Personal information
- Full name: Richard John Davies
- Born: 11 February 1954 (age 72) Birmingham, Warwickshire, England
- Batting: Right-handed
- Bowling: Right-arm medium

Domestic team information
- 1976: Warwickshire
- 1979: Berkshire

Career statistics
| Competition | FC | LA |
| Matches | 1 | 1 |
| Runs scored | 18 | 7 |
| Batting average | 9.00 | 7.00 |
| 100s/50s | –/– | –/– |
| Top score | 18 | 7 |
| Balls bowled | – | – |
| Wickets | – | – |
| Bowling average | – | – |
| 5 wickets in innings | – | – |
| 10 wickets in match | – | – |
| Best bowling | – | – |
| Catches/stumpings | 1/– | 1/– |
- Source: Cricinfo, 21 September 2010

= Richard Davies (cricketer) =

English cricketer

Richard John Davies (born 11 February 1954) is a former English cricketer.

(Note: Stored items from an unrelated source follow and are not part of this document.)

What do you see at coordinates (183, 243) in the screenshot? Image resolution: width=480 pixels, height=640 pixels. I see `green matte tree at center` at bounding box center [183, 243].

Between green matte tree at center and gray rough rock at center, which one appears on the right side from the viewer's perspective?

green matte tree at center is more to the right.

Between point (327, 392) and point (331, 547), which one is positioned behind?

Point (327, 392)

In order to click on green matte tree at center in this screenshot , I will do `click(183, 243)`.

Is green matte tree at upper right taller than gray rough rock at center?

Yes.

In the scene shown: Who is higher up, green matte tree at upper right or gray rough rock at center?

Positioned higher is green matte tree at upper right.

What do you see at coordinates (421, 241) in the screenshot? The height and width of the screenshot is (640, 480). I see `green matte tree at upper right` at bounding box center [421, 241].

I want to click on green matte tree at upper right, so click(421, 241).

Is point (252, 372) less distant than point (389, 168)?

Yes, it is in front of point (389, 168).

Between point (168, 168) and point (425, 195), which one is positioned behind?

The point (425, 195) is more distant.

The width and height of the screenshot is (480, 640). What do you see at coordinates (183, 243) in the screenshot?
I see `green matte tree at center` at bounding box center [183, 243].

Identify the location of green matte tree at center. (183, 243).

Davies was a right-handed batsman who bowled right-arm medium pace. He was born at Birmingham, Warwickshire.

Davies played a single first-class match for Warwickshire in 1976 against Oxford University, in what was his only appearance for Warwickshire.

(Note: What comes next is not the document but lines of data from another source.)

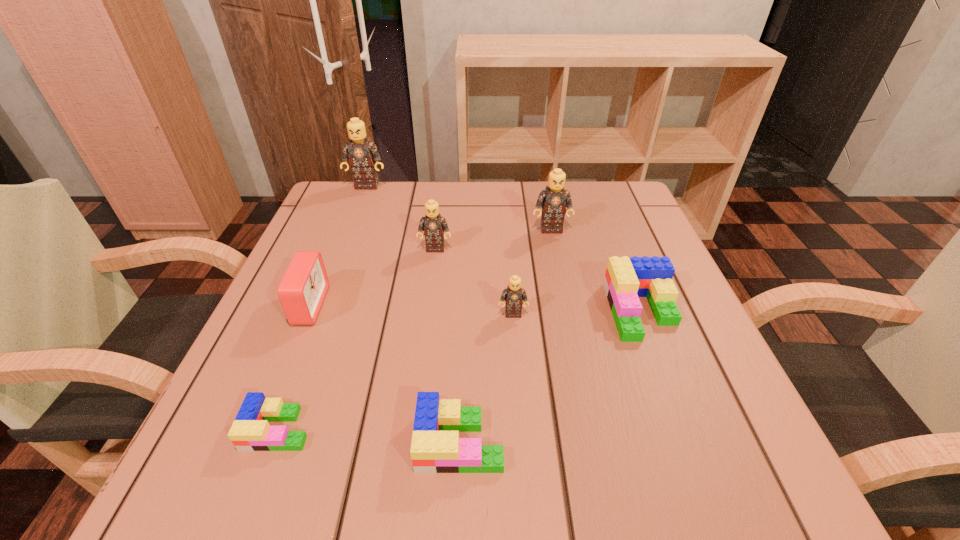
At what (x,y) coordinates should I click in order to perform the action: click on vacant region located on the left of the third shortest object. Please return your answer as a coordinate pair (x, y). Looking at the image, I should click on (488, 311).

What are the coordinates of `vacant area situated 0.110m on the left of the second shortest object` in the screenshot? It's located at (340, 442).

You are a GUI agent. You are given a task and a screenshot of the screen. Output one action in this format:
    pyautogui.click(x=<x>, y=<y>)
    Task: Click on the free space located 0.090m on the back of the smallest green Lego
    The height and width of the screenshot is (540, 960).
    Given the screenshot: What is the action you would take?
    pyautogui.click(x=304, y=361)

Image resolution: width=960 pixels, height=540 pixels. I want to click on alarm clock present at the left edge, so point(302,290).

At what (x,y) coordinates should I click in order to perform the action: click on object positioned at the right edge. Please return your answer as a coordinate pair (x, y). Looking at the image, I should click on (626, 279).

This screenshot has height=540, width=960. I want to click on object that is at the far left corner, so click(x=362, y=154).

This screenshot has width=960, height=540. What are the coordinates of `object present at the near left corner` in the screenshot? It's located at (250, 431).

In the image, there is a desktop. Where is `vacant space at the far edge`? The image size is (960, 540). vacant space at the far edge is located at coordinates (534, 186).

Identify the location of vacant region at the near edge of the desktop. (600, 446).

Where is `vacant space at the left edge`? The height and width of the screenshot is (540, 960). vacant space at the left edge is located at coordinates [x=314, y=330].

Davies made his Minor Counties Championship debut for Berkshire in 1979 against Buckinghamshire. During 1979, he represented the county in 6 Minor Counties Championship matches, the last of which came against Wiltshire.

Additionally, he also played a single List-A match for Berkshire in the 1979 Gillette Cup against Durham at Green Lane Cricket Ground, Durham.